神津朝夫「知っておきたいマルクス『資本論』」
マルクスの『資本論』を、人間の社会や歴史について、その現段階である資本主義の下での人間の存在について深く考察し、広い視野から、そのなかに資本主義を位置付けたものだとしている。その点で、いわゆるマルクス主義による革命理論でも経済理論でもなく、資本主義の発生と歴史を主軸にして、あくまで『資本論』第1巻の記述に寄り添った入門書となっている。簡潔な内容でページ数も切り詰めた小さな著作だが、入門書としては、これほど丁寧に『資本論』の理論構成から外れることなく分かるように書かれていて、しかも上述の著者の意図もちゃんと反映している。

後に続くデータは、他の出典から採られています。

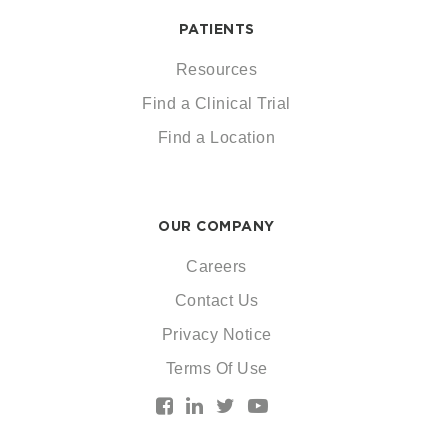
PATIENTS
Resources
Find a Clinical Trial
Find a Location
OUR COMPANY
Careers
Contact Us
Privacy Notice
Terms Of Use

ただし、これは私の感想で、著者は自ら入門書であるとことわっているが、ここまで忠実に資本論に沿っていると、初めての人には、それほど易しいと言えるか疑問におもうところがある。例えば、「哲学入門」という本は数多あるが、そういう題名で個人的な雑事や心情を垂れ流した本は別にして、誠実に哲学の入門的な説明をしようとした本というのは、却って哲学書の原典よりも理解するのが難しい場合が多い(哲学入門には、何度も痛い目に遭わされた)。この本も、ある程度資本論の原本を読んでいて、多少の内容に親しんでいる人にとっては、ああいうことが書かれてあったのかと、資本論の内容を整理反芻して理解し直すのにとても便利で、例えば、使用価値と交換価値の説明など、マルクスの場合、流通過程すら資本の生成、商品の生産へと場面が移ると定義がその途中でブレることがあって、混乱してしまうのだが、この本では、それがすっきり整理されている。いってみれば再入門の書籍として、とてもいい本だと思う。入門書って、実は、そういう読み方が本来的なのかもしれないと思った。